Zur Modellanwendung müssen die Verkehrsnachfrage und die angebotene Infrastruktur erfasst werden. Im der vorliegenden Anwendung wurde die prognostizierte Nachfrage der zehn minütige Belastungsspitze verwendet. Die Beziehungen zwischen Herkunfts- und Bestimmungsorten wurde aus dem Gesamtverkehrsmodell der Region hergeleitet. Das Verkehrsnetz, bestehend aus Fuss- und Tramstrecken, wird aus Bahnhofs- und Linienplänen erstellt. Die Fusswegekapazitäten ergeben sich aus deren Breiten und dem maximalen spezifischen Fluss. Für die Tramstrecken wird angenommen, dass die nachgefragten Tramkapazitäten zur Verfügung stehen. Es wird ein statisches Gleichgewicht berechnet, weshalb Auf- und Abbau von Warteschlangen nicht abgebildet sind.

Resultat

Die prognostizierte Belastung der geplanten Infrastruktur und die Reisezeiten pro Strecke, unter Berücksichtigung der Kapazitäten, sind das primäre Ergebnis. Die Aufteilung auf die Zugänge konnte daraus als eine mögliche Statistik ermittelt werden und zeigte teilweise erhebliche Abweichungen zur SBB-Studie. In detaillierteren Analysen wurde der Servicegrad[1] für alle Strecken des Fusswegenetzes bestimmt. Engpässe konnten über die Filterung von Strecken mit besonders schlechtem Servicegrad identifiziert werden.

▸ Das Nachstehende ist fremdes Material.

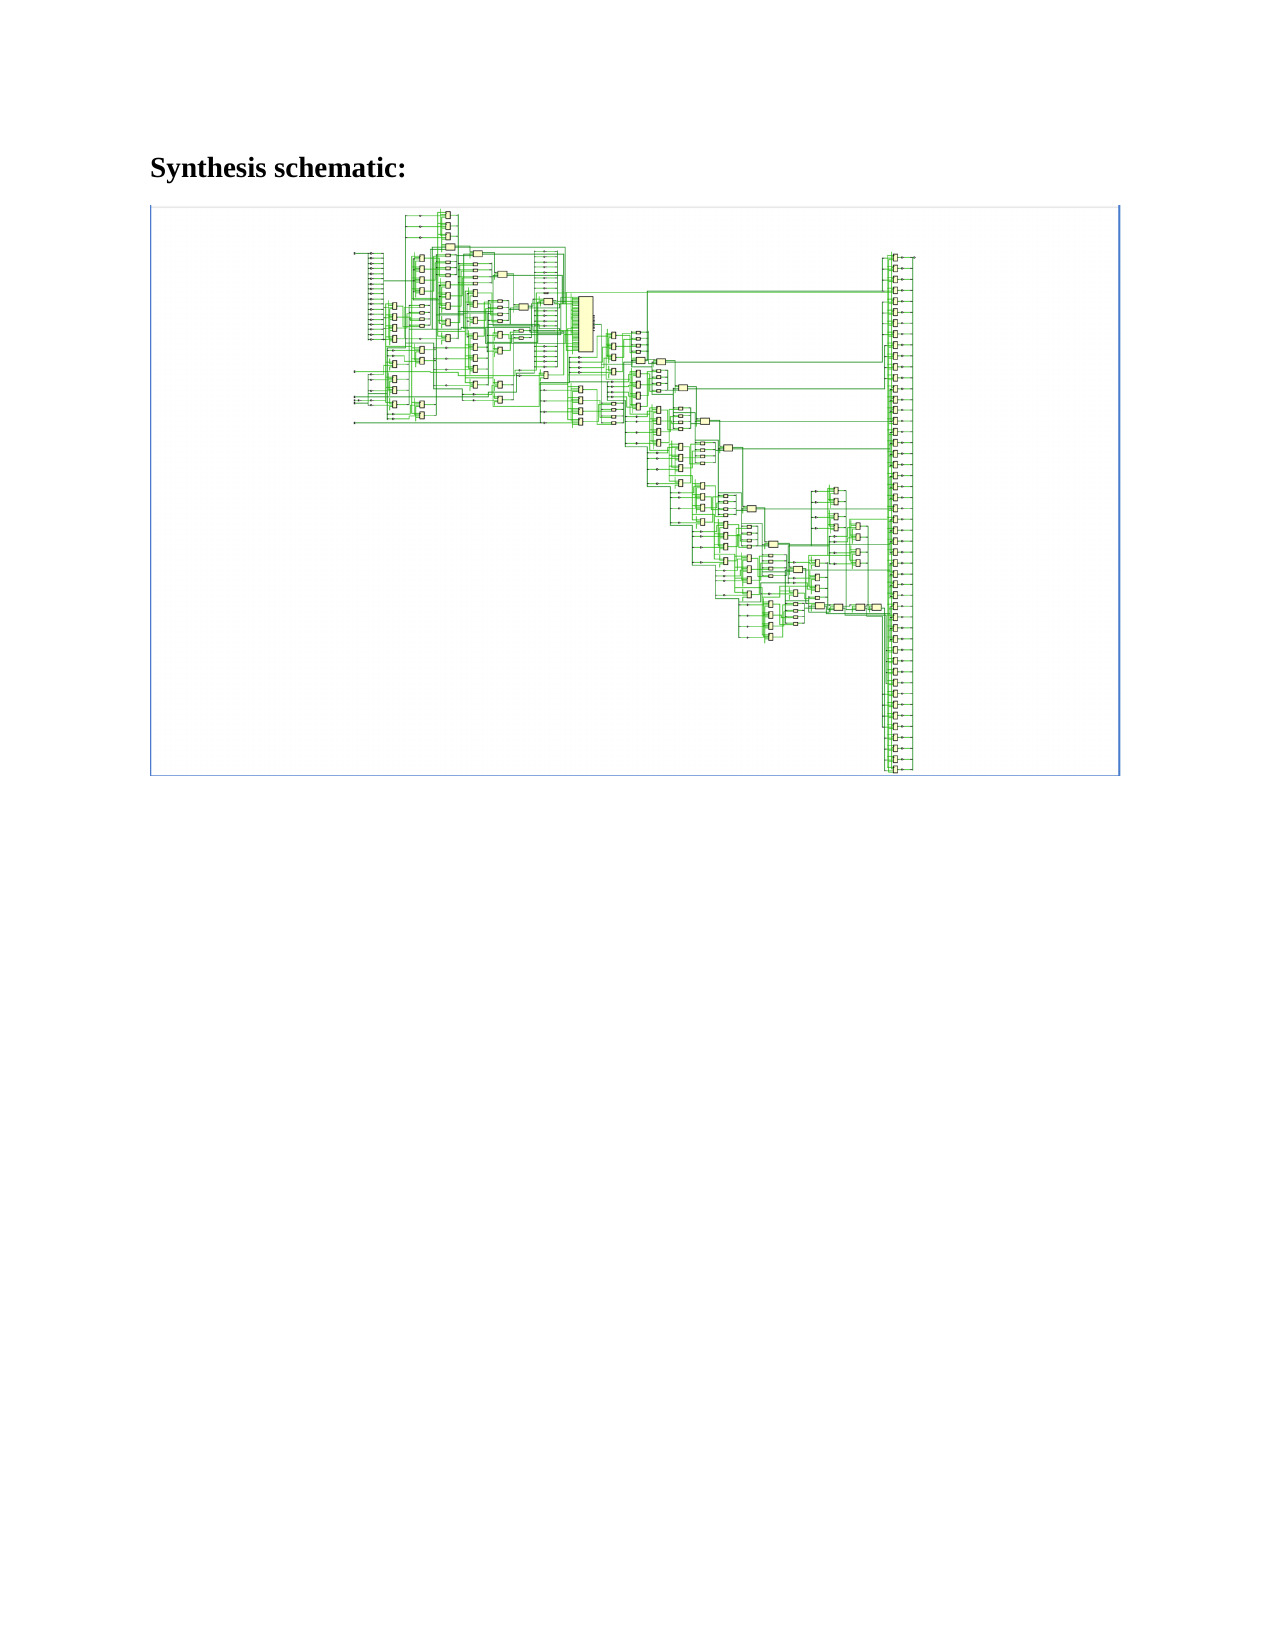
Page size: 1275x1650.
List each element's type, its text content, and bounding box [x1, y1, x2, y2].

picture [150, 205, 1125, 776]
text Synthesis schematic: [150, 150, 1125, 183]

Die Zusammensetzung der Personenströme wurde mit Hilfe von Spinnenanalysen untersucht. Dies erlaubte die Plausibilisierung der Resultate und zeigte Handlungsmöglichkeiten zur Engpassbeseitigung auf.

 

[1] Engl. Level of Service (LOS)

Prognostizierte Personenflüsse im Bahnhof Basel SBB für den Planungsstand 2040. Die langen Strecken sind Tramstrecken.

Unsere Erkenntnisse - Ihre Vorteile

Das implementierte Modell ist ein mächtiges und flexibles Planungsinstrument, welches zur Analyse und Planung von Umsteigepunkten im Verkehrssystem, wie Flughäfen, Schiffshäfen, Bahnhöfen oder Busbahnhöfen, eingesetzt werden kann. Plausible und robuste Prognosen von Fusswegebelastungen können für verschiedenste Szenarien berechnet werden.

Engpässe können lokalisiert und quantifiziert werden. Durch Vergleichsrechnungen mit unbeschränkten Netzwerken ist der Einfluss der Engpässe auf die Personenflüsse im Gesamtsystem bestimmbar.

Kenngrössen zu Umsteigezeiten und Distanzen können ermittelt werden, um sie mit definierten Planungszielen zu vergleichen.

Spinnenanalysen der Zusammensetzung der Ströme bei Engpässen liefern wertvolle Informationen für eine zielführende Projektoptimierung.